Clinical example: Use of low-load exercises and electrostimulation can accelerate recovery of an injured muscle when applied according to physiological principles.
The immune system defends against pathogens through innate responses (barrier, phagocytosis, complement) and adaptive responses (B and T lymphocytes, antibodies).

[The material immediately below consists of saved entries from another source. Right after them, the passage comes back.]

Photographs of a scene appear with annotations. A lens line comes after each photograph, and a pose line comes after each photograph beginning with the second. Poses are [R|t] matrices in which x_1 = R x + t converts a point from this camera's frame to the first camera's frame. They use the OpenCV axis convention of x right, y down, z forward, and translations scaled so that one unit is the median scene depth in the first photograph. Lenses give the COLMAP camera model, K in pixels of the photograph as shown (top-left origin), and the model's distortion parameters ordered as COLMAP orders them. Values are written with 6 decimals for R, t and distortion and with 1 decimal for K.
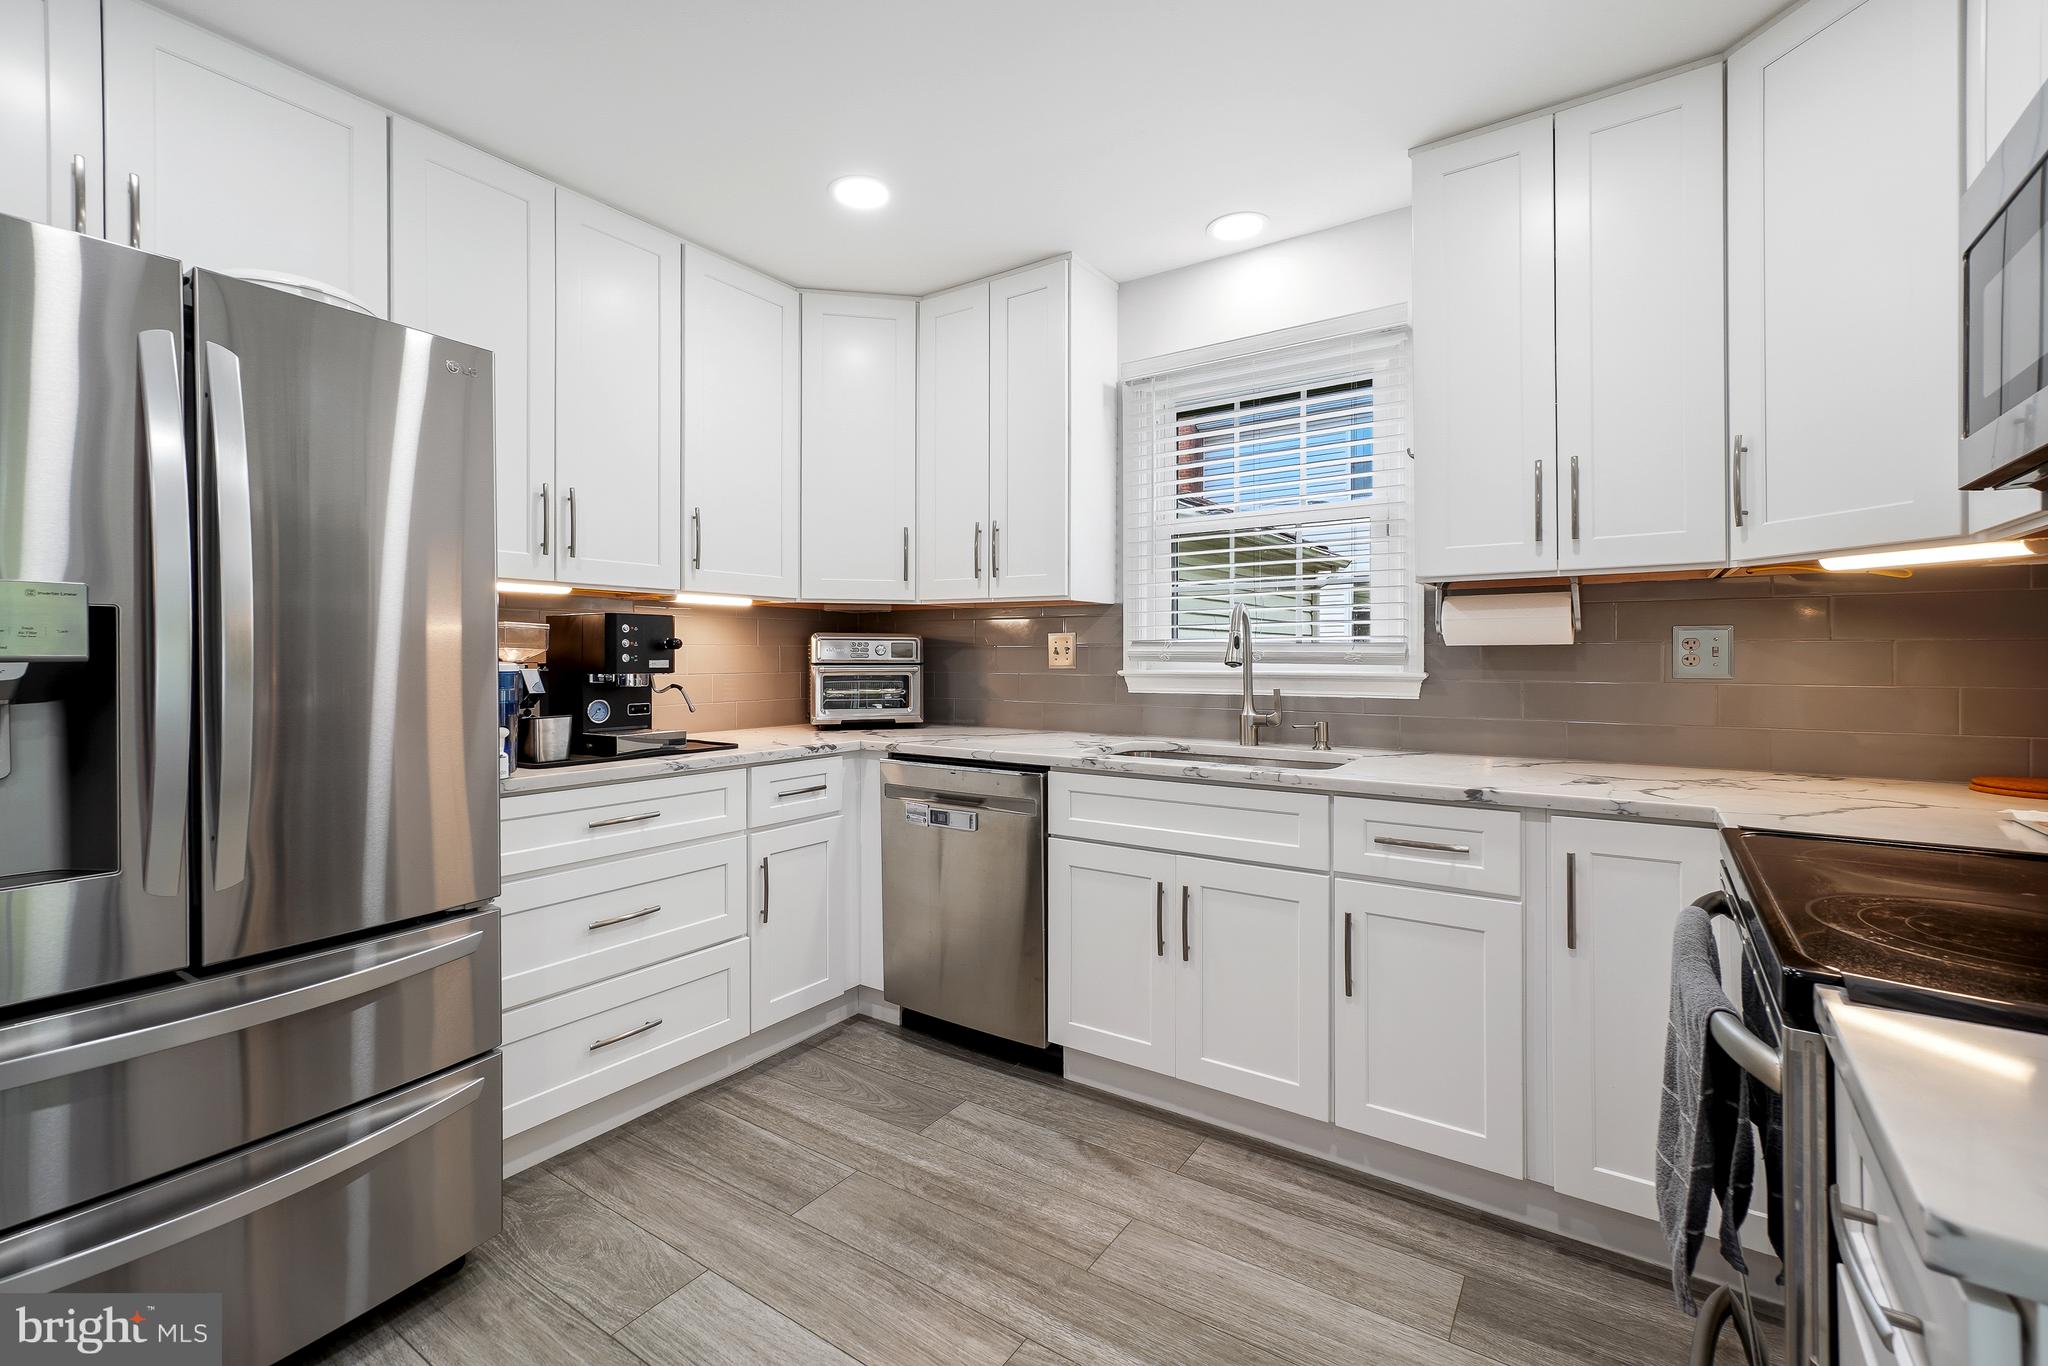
lens RADIAL K [[892.4, 0, 1021.8], [0, 892.4, 652.8], [0, 0, 1]] dist [0.001001, 0.000180]
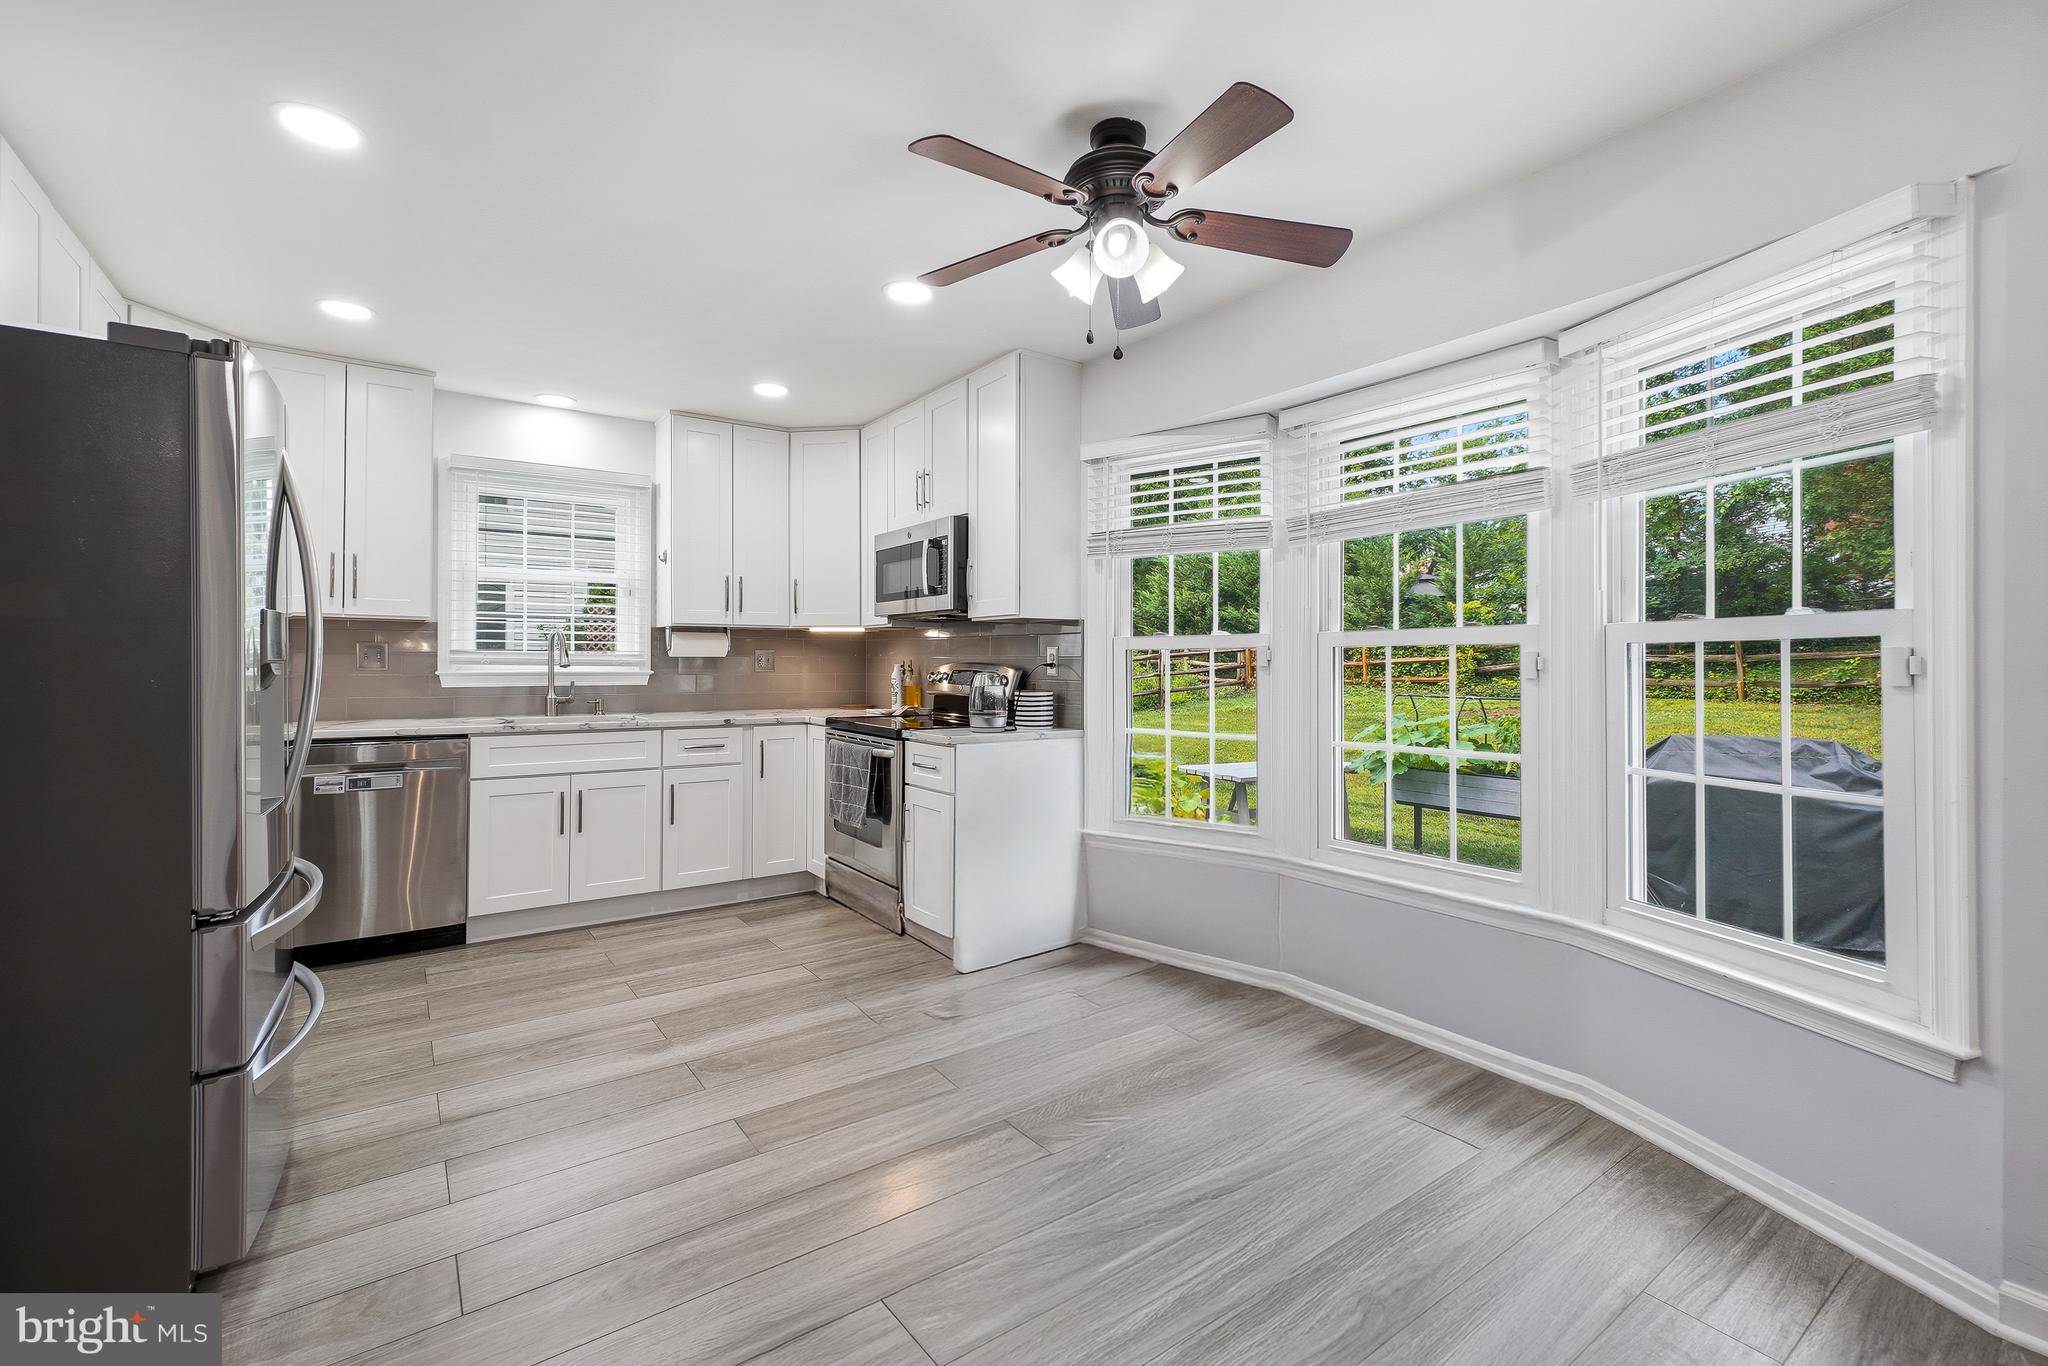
lens RADIAL K [[903.8, 0, 1026.3], [0, 903.8, 665.3], [0, 0, 1]] dist [-0.000096, -0.000131]
pose [[0.333211, 0.001111, 0.942852, -1.266043], [-0.007579, 0.999970, 0.001501, 0.001729], [-0.942822, -0.007646, 0.333210, -0.453980]]
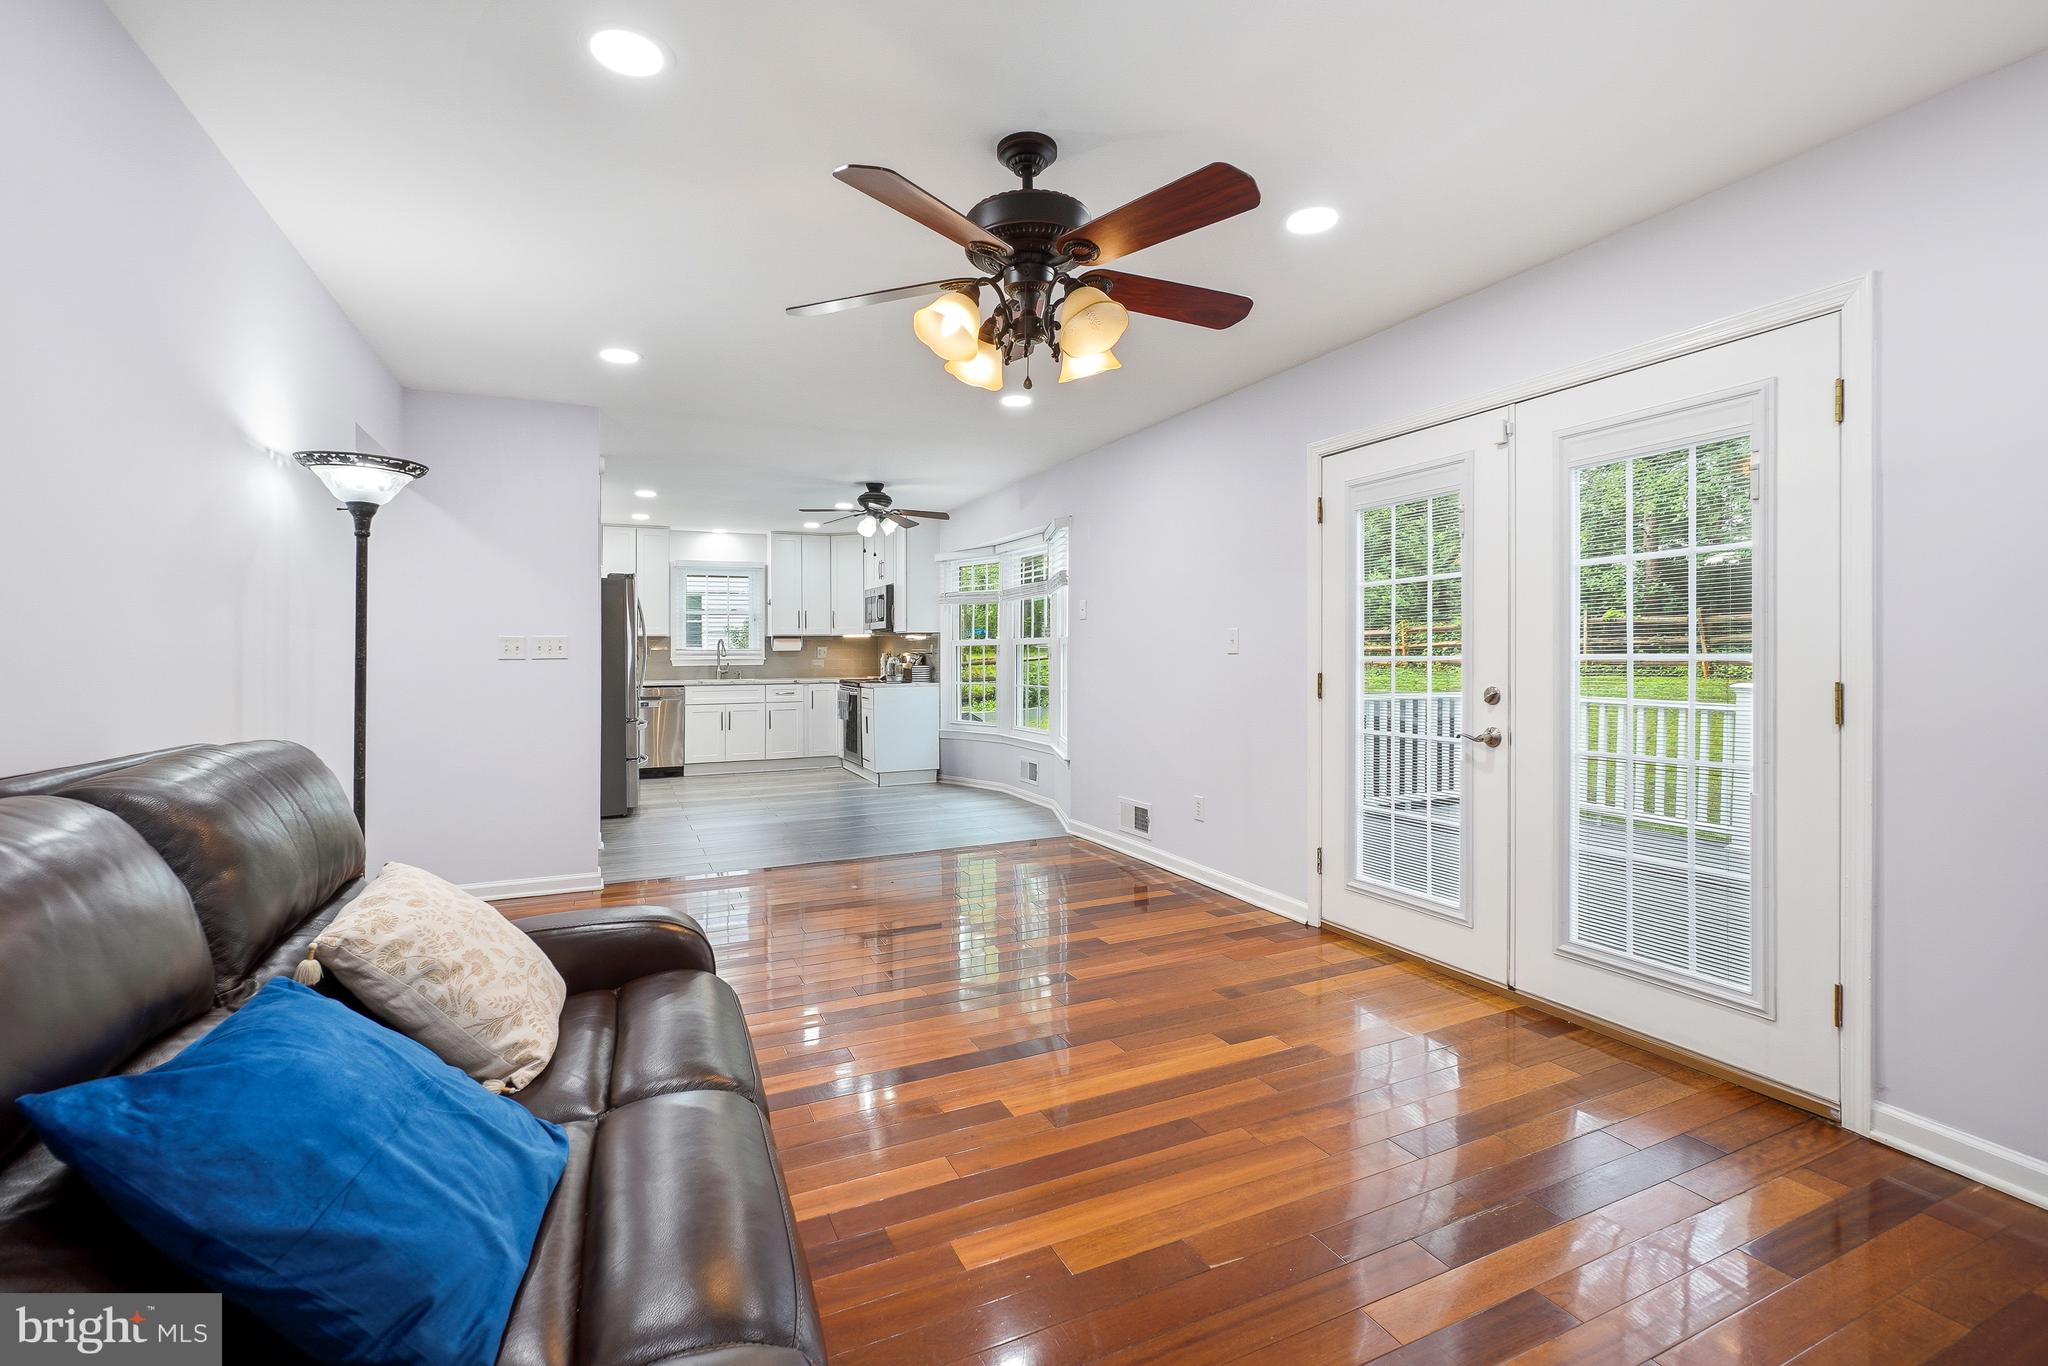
lens RADIAL K [[912.1, 0, 1024.6], [0, 912.1, 642.7], [0, 0, 1]] dist [-0.000338, -0.000089]
pose [[0.501895, 0.006589, 0.864903, -2.782540], [0.001335, 0.999964, -0.008392, -0.009058], [-0.864927, 0.005367, 0.501868, -2.265505]]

The interaction between immunity and physiology (metabolism, microbiota, age) defines vaccine response and infection outcomes. (Sjaastad et al., 2016)
In veterinary medicine, understanding immunity is vital for vaccination programs, infectious disease management and immunomodulatory therapies (e.g., in allergies or autoimmune diseases).
Clinical example: Vaccine response can be affected by acute stress, malnutrition or immunosuppressive therapy, so scheduling vaccinations should consider the animal’s physiological state.
4. Methods and tools: how we go from measurement to intervention
The study of physiology combines basic measurements (vital signs), laboratory tests and functional imaging to transform data into clinical decisions. Continuous monitoring (invasive or noninvasive blood pressure, capnography, oximetry, telemetry) detects early changes in homeostasis and enables real-time intervention. (Guyton & Hall, 2020)
Laboratory tests (blood gases, electrolytes, hormonal profiles) provide a window into internal status; interpretation is made alongside clinical evaluation and an understanding of the patient’s physiology. Molecular tools and pharmacology enable more specific interventions, for example inotropic support in heart failure or hormone replacement in endocrinopathies. (Reece, 2015)
5. Integrated clinical applications
Clinical applications are the direct translation of physiology: in emergencies, restoring perfusion and oxygenation is based on hemodynamic and respiratory principles; in anesthesia, adjusting dose and ventilation relies on the patient’s cardiovascular and pulmonary physiology; in internal medicine, drug choice and electrolyte correction respect renal and hepatic function. (Ettinger & Feldman, 2017)
Integrating measurements (for example, blood pressure, blood gases, lactate), clinical signs and knowledge of adaptive responses allows the design of individualized protocols that improve outcomes and reduce complications.
6. Species variations: how physiology changes practice
Applying physiology without considering species is a common mistake. Ruminants, birds, horses and carnivores have adaptations that condition diagnosis and treatment: ruminants depend on microbial fermentation, birds have efficient gas exchange through unidirectional airflow, and horses are particularly vulnerable to intestinal motility disorders. (Sjaastad et al., 2016)
In clinical practice this translates into differences in fluid therapy, drug choice, anesthesia techniques and preventive protocols. Comparative physiology is therefore an essential tool for the veterinary clinician.
7. Conclusion
Veterinary physiology is the foundation that connects clinical observation with effective and safe interventions. Understanding the principles that regulate homeostasis and how these vary between species enables more precise diagnoses, individualized treatments and better outcomes in welfare and production. Integrating measurement, interpretation and action is the basis of good veterinary practice. (Guyton & Hall, 2020)
References
• Guyton, A. C., & Hall, J. E. (2020). Textbook of Medical Physiology (14th ed.). Elsevier.
• Reece, W. O. (2015). Functional Anatomy and Physiology of Domestic Animals (5th ed.). Wiley-Blackwell.
• Ettinger, S. J., & Feldman, E. C. (2017). Textbook of Veterinary Internal Medicine: Diseases of the Dog and Cat (8th ed.). Elsevier.
• Frandson, R. D., Wilke, W. L., & Fails, A. D. (2009). Anatomy and Physiology of Farm Animals (7th ed.). Wiley-Blackwell.
• Cunningham, J. G. (2013). Textbook of Veterinary Physiology (4th ed.). Saunders/Elsevier.
• Sjaastad, Ø. V., Hove, K., & Sand, O. (2016). Physiology of Domestic Animals (3rd ed.). CRC Press.